Ve ona bulaşan çocuk da aynı şekilde mezhebin 5. Seviye bir öğrencisiydi. Ancak Sereina' nın aksine 1 yıldır bu mezhebin içinde bulunuyordu.
Ukon' a gelirsek. Eğitmenin suratını tekmelemeyi başarabilen pek öğrenci bulunmazdı ve onu henüz 2. Bir yetenek testine sokmadan direkt olarak 2. Sınıf öğrenci yapmışlardı. 1. Sınıf öğrencilerin en iyileri, eğer uygun görülürse, bazı yetenekli eğitmenler tarafından özel olarak eğitim görüyordu.
"Siz yeni gelenler, mezhebe girebildiğiniz için kendinizi güçlü sanıyorsunuz."
Etrafta öğrenciler birikmeye başlamıştı. Oluşacak olan bir soruna açıkça hepsi ilgili görünüyordu.
#
Ancak bu öğrencilerin onlarca metre gerisinde, eğitim odaları bölgesine bakan taştan bir surun üzerinde iki siluet bulunuyordu.
İki suilet tam olarak bu noktaya odaklanmış ve dikkatle gözlerini keskinleştirmişlerdi.
"Bu Lord Drasius' un kızı mı? İnanamıyorum.

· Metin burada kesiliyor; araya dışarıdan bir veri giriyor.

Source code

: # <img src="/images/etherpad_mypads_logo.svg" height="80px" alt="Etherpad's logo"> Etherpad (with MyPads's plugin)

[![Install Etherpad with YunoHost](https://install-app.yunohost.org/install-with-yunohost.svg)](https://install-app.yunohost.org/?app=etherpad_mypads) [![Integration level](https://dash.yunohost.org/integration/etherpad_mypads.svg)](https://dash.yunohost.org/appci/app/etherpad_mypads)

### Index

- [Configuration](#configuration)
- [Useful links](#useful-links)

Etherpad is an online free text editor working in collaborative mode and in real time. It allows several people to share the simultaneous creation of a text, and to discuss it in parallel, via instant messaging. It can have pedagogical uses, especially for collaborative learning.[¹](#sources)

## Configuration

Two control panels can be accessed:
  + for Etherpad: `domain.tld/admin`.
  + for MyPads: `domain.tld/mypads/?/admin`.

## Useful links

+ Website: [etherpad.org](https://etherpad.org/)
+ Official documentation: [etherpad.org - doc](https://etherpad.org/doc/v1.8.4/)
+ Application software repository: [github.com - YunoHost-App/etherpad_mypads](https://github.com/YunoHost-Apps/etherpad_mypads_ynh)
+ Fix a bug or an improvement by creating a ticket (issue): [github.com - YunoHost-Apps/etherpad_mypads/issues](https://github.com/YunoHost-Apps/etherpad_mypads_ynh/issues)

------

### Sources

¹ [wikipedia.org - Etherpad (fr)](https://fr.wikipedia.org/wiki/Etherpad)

Ama bu kız-" dedi Gen yanındaki Mieri' ye.
Ancak sözü yarıda kesilmişti.
"Siz ikiniz! Görünüşe göre içsel auranız pek iyi niyetlendirilmemiş. Ve odaklandığınız yön benim için kesinlikle bir düşman olduğunuzu gösteriyor! Başınızın hala gövdenizde kalmasını istiyorsanız bana hemen amacınızı açıklayın!"
Beyaz ve temiz kıyafetler içinde, elinde uzun, desenlerle süslenmiş ve ihtişamlı beyaz bir mızrağı onlara doğrultmuş, bıçak gibi keskin, parlak, turuncu gözleriyle söylediği bu düşmanca kelimeler Ukon' un ağzından oldukça soğuk bir şekilde çıkmıştı.
------- 0 --------
Bölüm sonu.
Bundan böyle şu kısma pek yazı yazmicam.
Merak edenler için de kelime sayısı 2487.